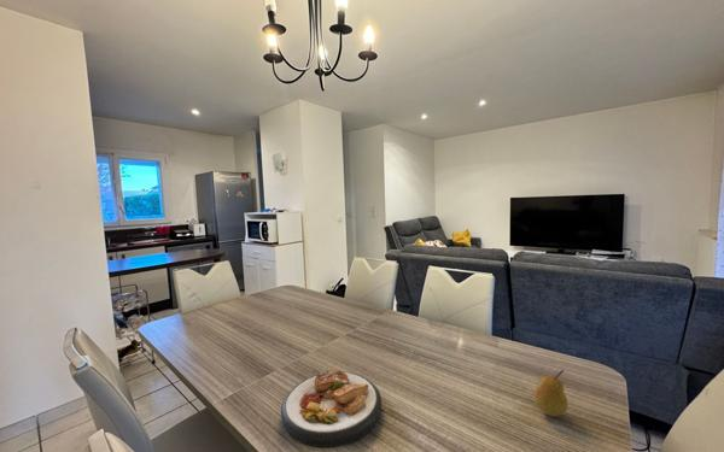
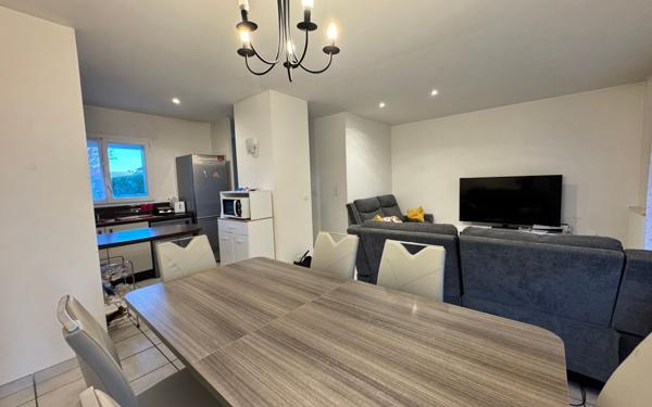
- plate [280,368,383,450]
- fruit [533,369,570,417]
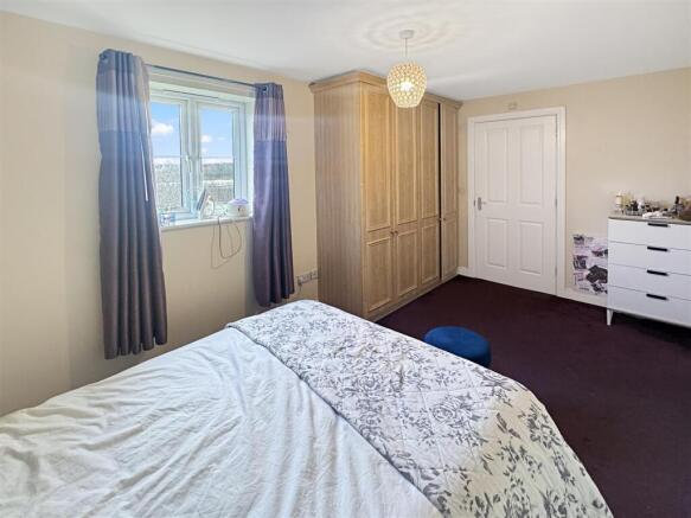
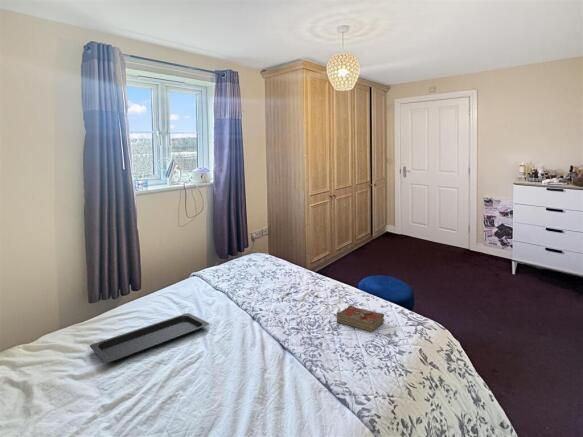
+ serving tray [89,312,210,364]
+ book [336,304,385,333]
##########
:: Aim of the task ::
Please repeat the lines above from the line containing "- fruit [533,369,570,417]" through the final line, both included, exactly as they stand and without pictures.

:: Solution to this exercise ::
- fruit [533,369,570,417]
+ serving tray [89,312,210,364]
+ book [336,304,385,333]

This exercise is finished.